#### [EXERCISE DIRECTIONS]
Among the records that follow, find the line with "## Major high" and the line with "- date published: 2025-02-27T14:48:50+00:00". Set down those lines and all lines between them exactly, without adding anything.

#### [Source records]

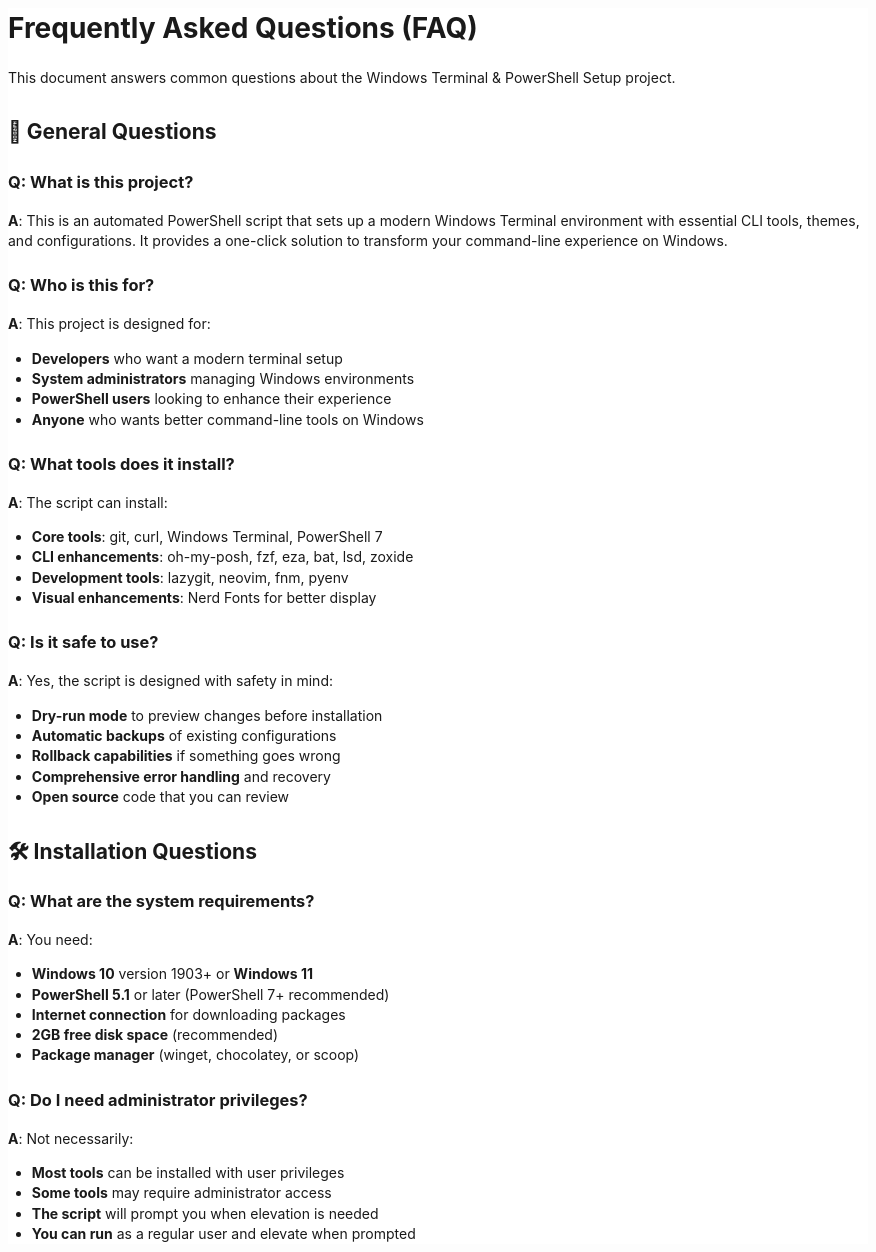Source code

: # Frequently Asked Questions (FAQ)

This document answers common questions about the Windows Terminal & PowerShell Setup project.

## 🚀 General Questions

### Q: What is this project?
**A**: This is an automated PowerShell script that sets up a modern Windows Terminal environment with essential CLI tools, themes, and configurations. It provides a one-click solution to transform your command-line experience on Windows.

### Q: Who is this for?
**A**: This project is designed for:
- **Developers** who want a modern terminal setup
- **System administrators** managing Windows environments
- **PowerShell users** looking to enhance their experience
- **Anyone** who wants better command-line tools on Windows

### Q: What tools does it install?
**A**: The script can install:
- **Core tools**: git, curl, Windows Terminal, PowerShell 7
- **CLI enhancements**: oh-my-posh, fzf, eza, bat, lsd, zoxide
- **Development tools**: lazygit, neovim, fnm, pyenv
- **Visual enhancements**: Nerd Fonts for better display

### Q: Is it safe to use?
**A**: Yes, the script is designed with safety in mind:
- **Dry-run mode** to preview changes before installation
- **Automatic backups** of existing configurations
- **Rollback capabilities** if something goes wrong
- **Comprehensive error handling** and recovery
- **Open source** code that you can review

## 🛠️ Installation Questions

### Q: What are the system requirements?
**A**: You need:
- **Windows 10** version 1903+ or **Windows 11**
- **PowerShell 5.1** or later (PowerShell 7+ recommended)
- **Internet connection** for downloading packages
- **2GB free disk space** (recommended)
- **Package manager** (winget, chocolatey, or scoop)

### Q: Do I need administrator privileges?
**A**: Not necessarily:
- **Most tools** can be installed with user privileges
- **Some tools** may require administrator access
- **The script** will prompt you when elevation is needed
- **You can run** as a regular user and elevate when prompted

--

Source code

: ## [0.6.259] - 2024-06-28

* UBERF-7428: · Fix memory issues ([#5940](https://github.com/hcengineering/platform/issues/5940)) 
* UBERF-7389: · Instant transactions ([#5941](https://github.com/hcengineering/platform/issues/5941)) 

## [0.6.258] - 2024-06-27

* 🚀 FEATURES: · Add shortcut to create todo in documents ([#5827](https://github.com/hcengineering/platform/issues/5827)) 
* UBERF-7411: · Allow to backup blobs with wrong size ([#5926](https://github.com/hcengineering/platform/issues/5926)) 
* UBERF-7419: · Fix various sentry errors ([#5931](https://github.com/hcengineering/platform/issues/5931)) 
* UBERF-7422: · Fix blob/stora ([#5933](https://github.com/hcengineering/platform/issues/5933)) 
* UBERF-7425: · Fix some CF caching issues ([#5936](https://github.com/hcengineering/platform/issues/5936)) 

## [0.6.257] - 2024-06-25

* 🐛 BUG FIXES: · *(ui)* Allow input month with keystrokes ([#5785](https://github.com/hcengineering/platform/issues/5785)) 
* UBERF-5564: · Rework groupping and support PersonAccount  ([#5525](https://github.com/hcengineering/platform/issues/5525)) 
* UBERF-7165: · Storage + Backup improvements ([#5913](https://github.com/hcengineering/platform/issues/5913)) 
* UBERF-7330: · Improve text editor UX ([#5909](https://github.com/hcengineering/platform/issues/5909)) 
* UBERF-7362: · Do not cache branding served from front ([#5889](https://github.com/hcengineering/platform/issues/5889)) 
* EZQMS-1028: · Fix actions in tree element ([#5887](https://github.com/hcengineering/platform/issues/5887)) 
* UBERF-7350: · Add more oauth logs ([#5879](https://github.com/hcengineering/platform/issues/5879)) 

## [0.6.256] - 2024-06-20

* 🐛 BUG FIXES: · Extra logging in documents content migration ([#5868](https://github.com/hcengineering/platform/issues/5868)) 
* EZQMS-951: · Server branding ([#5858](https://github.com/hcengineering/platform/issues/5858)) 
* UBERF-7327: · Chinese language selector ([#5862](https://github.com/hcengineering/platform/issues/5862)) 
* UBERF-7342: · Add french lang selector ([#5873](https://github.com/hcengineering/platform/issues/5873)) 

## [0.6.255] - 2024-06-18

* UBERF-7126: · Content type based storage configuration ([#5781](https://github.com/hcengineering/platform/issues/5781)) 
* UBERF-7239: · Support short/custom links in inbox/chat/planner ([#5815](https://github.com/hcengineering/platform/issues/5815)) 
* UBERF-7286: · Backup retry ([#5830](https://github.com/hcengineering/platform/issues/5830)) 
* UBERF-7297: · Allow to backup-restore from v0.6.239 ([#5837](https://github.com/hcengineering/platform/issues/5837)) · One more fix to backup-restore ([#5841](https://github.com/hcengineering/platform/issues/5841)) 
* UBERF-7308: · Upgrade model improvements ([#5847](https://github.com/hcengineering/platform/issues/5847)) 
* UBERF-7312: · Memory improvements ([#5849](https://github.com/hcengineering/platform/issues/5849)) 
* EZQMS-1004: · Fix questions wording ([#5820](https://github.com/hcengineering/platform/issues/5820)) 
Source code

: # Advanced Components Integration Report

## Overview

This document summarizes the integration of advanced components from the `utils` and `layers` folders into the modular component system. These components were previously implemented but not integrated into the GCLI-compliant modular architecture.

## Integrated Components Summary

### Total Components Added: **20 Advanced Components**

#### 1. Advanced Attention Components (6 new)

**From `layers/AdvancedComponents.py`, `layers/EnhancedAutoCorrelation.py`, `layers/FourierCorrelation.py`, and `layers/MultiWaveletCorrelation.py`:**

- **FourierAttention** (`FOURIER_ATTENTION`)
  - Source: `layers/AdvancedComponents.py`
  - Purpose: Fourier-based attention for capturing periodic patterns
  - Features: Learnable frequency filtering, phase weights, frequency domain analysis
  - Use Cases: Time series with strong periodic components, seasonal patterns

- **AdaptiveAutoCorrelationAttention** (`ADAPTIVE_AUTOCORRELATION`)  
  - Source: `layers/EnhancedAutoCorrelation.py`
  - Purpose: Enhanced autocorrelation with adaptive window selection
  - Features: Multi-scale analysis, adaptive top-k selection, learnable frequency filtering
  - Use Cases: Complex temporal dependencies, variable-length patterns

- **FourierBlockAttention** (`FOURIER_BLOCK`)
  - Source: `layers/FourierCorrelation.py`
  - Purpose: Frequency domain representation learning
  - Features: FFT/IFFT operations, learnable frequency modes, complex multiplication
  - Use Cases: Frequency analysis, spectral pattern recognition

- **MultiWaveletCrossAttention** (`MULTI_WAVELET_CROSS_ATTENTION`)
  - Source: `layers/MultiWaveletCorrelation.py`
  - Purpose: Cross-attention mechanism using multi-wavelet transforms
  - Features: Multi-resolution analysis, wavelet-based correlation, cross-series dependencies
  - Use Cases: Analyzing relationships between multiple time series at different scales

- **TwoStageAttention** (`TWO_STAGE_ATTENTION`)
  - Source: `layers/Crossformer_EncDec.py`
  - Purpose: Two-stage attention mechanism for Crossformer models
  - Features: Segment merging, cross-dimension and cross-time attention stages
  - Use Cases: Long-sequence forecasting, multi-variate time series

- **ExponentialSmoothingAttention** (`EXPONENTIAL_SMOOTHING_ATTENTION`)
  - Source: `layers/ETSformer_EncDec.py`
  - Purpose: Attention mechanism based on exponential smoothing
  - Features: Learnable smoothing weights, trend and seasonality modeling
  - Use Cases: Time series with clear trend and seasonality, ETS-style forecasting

---

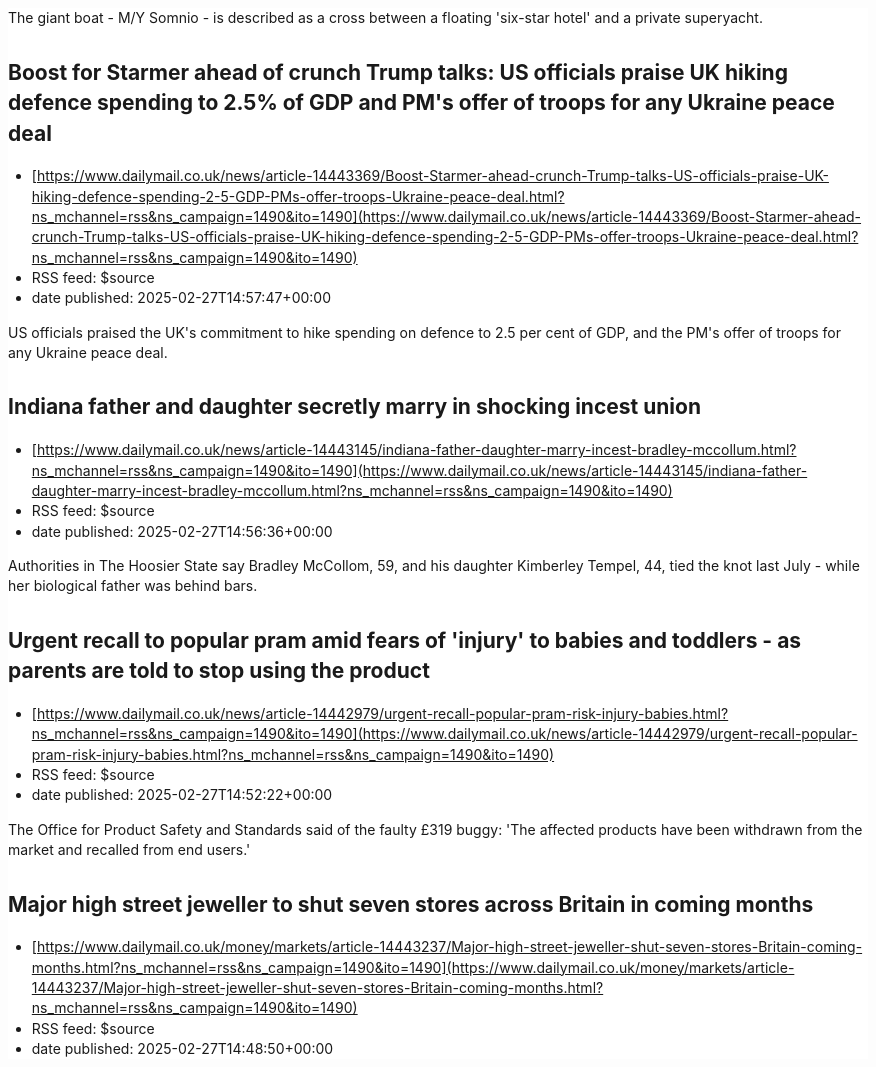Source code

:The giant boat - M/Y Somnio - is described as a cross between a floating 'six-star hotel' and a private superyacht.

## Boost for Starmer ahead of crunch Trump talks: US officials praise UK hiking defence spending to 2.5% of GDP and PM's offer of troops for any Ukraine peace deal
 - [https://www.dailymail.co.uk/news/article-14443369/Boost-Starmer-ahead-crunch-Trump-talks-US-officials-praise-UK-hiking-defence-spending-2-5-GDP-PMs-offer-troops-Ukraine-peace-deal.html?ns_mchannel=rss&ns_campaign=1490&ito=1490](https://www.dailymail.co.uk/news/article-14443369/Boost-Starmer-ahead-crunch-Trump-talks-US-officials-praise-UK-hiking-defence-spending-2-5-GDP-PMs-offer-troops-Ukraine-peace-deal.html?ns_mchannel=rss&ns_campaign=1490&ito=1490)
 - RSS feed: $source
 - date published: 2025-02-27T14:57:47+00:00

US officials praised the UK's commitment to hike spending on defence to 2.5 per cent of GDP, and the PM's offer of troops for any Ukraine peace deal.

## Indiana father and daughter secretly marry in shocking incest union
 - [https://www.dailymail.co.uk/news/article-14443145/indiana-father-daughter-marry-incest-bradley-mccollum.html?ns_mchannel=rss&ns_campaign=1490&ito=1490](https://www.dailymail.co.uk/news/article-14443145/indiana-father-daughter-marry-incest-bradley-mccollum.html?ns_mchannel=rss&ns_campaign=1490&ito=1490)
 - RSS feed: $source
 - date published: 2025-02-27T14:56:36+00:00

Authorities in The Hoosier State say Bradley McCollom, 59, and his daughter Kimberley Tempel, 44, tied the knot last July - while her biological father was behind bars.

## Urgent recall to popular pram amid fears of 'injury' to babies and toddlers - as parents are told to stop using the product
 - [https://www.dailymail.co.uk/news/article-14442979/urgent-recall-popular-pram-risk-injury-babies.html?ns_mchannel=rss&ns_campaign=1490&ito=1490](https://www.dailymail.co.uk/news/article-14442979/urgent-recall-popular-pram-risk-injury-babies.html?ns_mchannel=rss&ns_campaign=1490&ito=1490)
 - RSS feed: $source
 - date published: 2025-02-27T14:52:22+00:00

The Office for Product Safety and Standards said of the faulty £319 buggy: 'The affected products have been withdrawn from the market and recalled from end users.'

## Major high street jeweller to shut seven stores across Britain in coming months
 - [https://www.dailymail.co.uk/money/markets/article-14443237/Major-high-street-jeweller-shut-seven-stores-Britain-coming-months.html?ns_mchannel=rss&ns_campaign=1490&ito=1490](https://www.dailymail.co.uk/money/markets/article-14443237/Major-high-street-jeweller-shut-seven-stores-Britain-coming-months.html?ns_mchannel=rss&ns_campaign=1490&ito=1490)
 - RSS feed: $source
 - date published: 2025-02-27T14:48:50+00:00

#### [ANSWER BOX]
## Major high street jeweller to shut seven stores across Britain in coming months
 - [https://www.dailymail.co.uk/money/markets/article-14443237/Major-high-street-jeweller-shut-seven-stores-Britain-coming-months.html?ns_mchannel=rss&ns_campaign=1490&ito=1490](https://www.dailymail.co.uk/money/markets/article-14443237/Major-high-street-jeweller-shut-seven-stores-Britain-coming-months.html?ns_mchannel=rss&ns_campaign=1490&ito=1490)
 - RSS feed: $source
 - date published: 2025-02-27T14:48:50+00:00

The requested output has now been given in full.